Texto 1A1-I
Não sei quando começou a necessidade de fazer listas,
mas posso imaginar nosso antepassado mais remoto riscando na
parede da caverna, à luz de uma tocha, signos que indicavam
quanto de alimento havia sido estocado para o inverno que se
aproximava ou, como somos competitivos, a relação entre nomes
de integrantes da tribo e o número de caças abatidas por cada um
deles.
Se formos propor uma hermenêutica acerca do tema,
talvez possamos afirmar que existem dois tipos de listas: as
necessárias e as inúteis. Em muitos casos, dialeticamente, as
necessárias tornam-se inúteis e as inúteis, necessárias. Tomemos
dois exemplos. Todo mês, enumero as coisas que faltam na
despensa de minha casa antes de me dirigir ao supermercado;
essa lista arrolo na categoria das necessárias. Por outro lado, há
pessoas que anotam suas metas para o ano que se inicia: começar
a fazer ginástica, parar de fumar, cortar em definitivo o açúcar,
ser mais solidário, menos intolerante... Essa elenco na categoria
das inúteis.

Dados coletados
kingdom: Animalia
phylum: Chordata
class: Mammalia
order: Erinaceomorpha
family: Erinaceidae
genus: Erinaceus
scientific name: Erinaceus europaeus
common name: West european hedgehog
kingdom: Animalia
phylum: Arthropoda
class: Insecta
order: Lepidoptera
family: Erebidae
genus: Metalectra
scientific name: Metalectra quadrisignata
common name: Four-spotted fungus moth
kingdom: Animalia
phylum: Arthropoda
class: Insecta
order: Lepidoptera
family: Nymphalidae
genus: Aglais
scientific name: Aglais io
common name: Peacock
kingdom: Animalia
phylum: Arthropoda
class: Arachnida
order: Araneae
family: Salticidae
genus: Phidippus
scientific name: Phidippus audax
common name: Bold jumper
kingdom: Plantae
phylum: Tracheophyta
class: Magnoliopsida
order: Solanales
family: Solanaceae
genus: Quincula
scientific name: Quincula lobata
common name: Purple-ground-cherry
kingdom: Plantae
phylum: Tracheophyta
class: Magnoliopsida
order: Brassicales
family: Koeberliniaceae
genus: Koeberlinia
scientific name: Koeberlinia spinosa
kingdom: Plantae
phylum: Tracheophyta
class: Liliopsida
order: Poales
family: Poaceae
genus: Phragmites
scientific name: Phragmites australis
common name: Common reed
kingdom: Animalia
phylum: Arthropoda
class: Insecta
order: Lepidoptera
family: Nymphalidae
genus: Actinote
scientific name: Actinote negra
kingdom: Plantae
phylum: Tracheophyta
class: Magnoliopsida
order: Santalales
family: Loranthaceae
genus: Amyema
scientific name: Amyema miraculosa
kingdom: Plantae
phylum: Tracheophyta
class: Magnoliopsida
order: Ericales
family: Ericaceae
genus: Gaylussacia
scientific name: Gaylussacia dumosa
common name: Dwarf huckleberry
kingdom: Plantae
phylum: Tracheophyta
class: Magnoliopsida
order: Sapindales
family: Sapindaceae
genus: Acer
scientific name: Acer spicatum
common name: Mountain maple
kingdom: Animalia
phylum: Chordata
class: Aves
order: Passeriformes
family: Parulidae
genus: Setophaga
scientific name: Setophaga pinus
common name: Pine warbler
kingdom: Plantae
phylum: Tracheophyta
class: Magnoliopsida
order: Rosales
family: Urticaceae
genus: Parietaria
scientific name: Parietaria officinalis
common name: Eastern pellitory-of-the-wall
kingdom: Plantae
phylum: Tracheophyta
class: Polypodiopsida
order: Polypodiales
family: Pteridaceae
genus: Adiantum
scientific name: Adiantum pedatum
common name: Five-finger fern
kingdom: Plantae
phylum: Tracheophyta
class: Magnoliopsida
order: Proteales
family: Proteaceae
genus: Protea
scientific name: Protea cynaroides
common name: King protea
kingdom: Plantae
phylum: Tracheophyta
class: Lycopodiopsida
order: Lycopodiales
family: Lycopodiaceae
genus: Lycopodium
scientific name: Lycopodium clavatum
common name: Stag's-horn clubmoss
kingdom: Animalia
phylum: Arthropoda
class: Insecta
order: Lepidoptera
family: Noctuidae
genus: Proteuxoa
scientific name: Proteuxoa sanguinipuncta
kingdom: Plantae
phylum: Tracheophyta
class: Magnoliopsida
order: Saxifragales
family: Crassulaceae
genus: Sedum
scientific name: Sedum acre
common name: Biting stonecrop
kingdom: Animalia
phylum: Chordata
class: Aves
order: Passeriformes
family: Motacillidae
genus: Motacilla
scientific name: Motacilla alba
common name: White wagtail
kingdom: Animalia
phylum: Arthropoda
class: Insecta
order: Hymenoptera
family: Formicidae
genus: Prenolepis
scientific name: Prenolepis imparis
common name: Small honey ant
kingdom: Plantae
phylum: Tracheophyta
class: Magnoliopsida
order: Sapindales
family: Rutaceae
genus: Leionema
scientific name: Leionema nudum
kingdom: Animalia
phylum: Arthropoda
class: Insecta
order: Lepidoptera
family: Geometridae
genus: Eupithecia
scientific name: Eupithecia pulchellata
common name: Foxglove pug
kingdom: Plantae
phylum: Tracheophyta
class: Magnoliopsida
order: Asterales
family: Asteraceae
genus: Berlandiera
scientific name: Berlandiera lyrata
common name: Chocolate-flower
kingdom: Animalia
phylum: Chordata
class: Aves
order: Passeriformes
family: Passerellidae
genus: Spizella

** O que se pede **
Dê continuidade ao texto sobre as listas, começando logo após a última frase apresentada.

** Resposta à tarefa **
Feitas as compras, a lista do supermercado, necessária,
torna-se então inútil. A lista contendo nossos desejos de sermos
melhores para nós mesmos e para os outros, embora inútil, pois
dificilmente a cumprimos, converte-se em necessária, porque
estabelece um vínculo com o futuro, e nos projetar é uma forma
de vencer a morte.
Tudo isso para justificar o que se segue. Ninguém me
perguntou, mas resolvi organizar uma lista dos melhores
romances que li em minha vida — escolhi o número vinte, não
por motivos místicos, mas porque talvez, pela amplitude,
alinhave, mais que preferências intelectuais, uma história afetiva
das minhas leituras. Enquadro-a na categoria das listas inúteis,
mas, quem sabe, se consultada, municie discussões, já que toda
escolha é subjetiva e aleatória, ou, na melhor das hipóteses,
suscite curiosidade a respeito de um título ou de um autor.
Ocorresse isso, me daria por satisfeito.
Luiz Ruffato. Meus romances preferidos.
Internet: <brasil.elpais.com> (com adaptações).